(SOURCE MATERIAL begins)

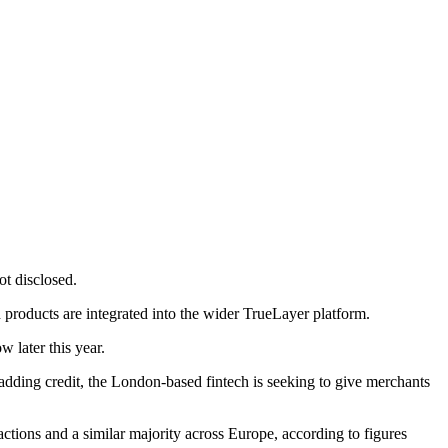
ot disclosed.
 products are integrated into the wider TrueLayer platform.
 later this year.
adding credit, the London-based fintech is seeking to give merchants
tions and a similar majority across Europe, according to figures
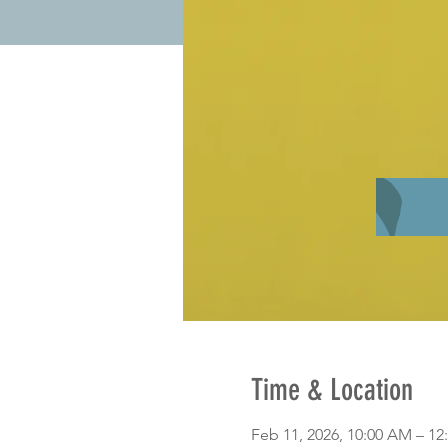
Time & Location
Feb 11, 2026, 10:00 AM – 12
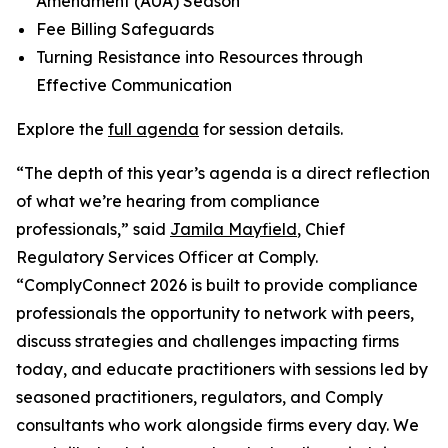
Amendment (AUA) Season
Fee Billing Safeguards
Turning Resistance into Resources through
Effective Communication
Explore the
full agenda
for session details.
“The depth of this year’s agenda is a direct reflection
of what we’re hearing from compliance
professionals,” said
Jamila Mayfield
, Chief
Regulatory Services Officer at Comply.
“ComplyConnect 2026 is built to provide compliance
professionals the opportunity to network with peers,
discuss strategies and challenges impacting firms
today, and educate practitioners with sessions led by
seasoned practitioners, regulators, and Comply
consultants who work alongside firms every day. We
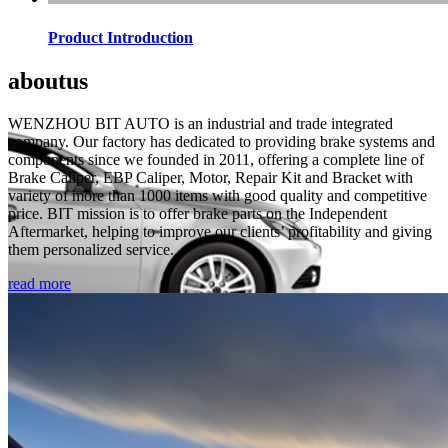
Product Introduction
about
us
WENZHOU BIT AUTO is an industrial and trade integrated
company. Our factory has dedicated to providing brake systems and
components since we founded in 2011, offering a complete line of
Brake Caliper, EBP Caliper, Motor, Repair Kit and Bracket with
variety of more than 1000 items with good quality and competitive
price. BIT mission is to offer brake parts on the Independent
Aftermarket, helping to improve our clients’ profitability and giving
them personalized service.
read more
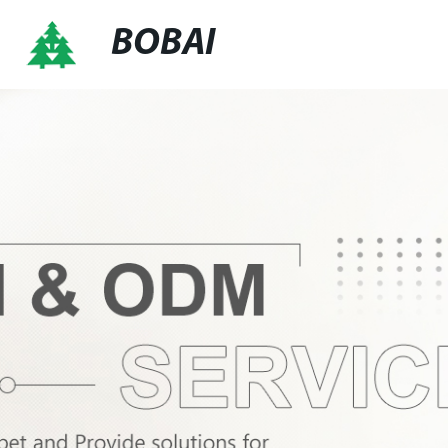
BOBAI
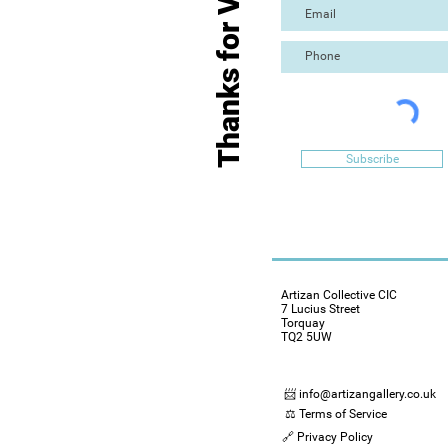
Thanks for Visiting
Subscribe
Artizan Collective CIC
7 Lucius Street
Torquay
TQ2 5UW
📨 info@artizangallery.co.uk
⚖️ Terms of Service
🔗 Privacy Policy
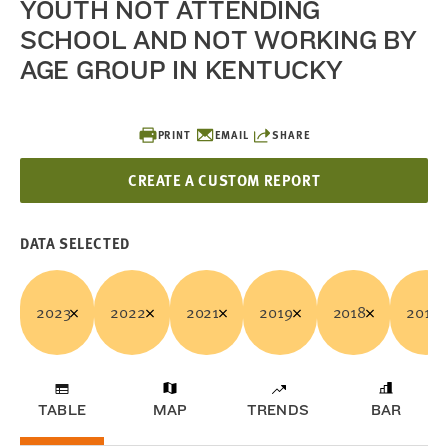
YOUTH NOT ATTENDING
SCHOOL AND NOT WORKING BY
AGE GROUP IN KENTUCKY
PRINT
EMAIL
SHARE
CREATE A CUSTOM REPORT
DATA SELECTED
2023
2022
2021
2019
2018
2017
TABLE
MAP
TRENDS
BAR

(SOURCE MATERIAL ends)

**DESCRIPTION OF THE TASK:**
Search the entries above for lines containing the word "more", and copy each one.

**RESULT OF THIS TASK:**
variety of more than 1000 items with good quality and competitive
read more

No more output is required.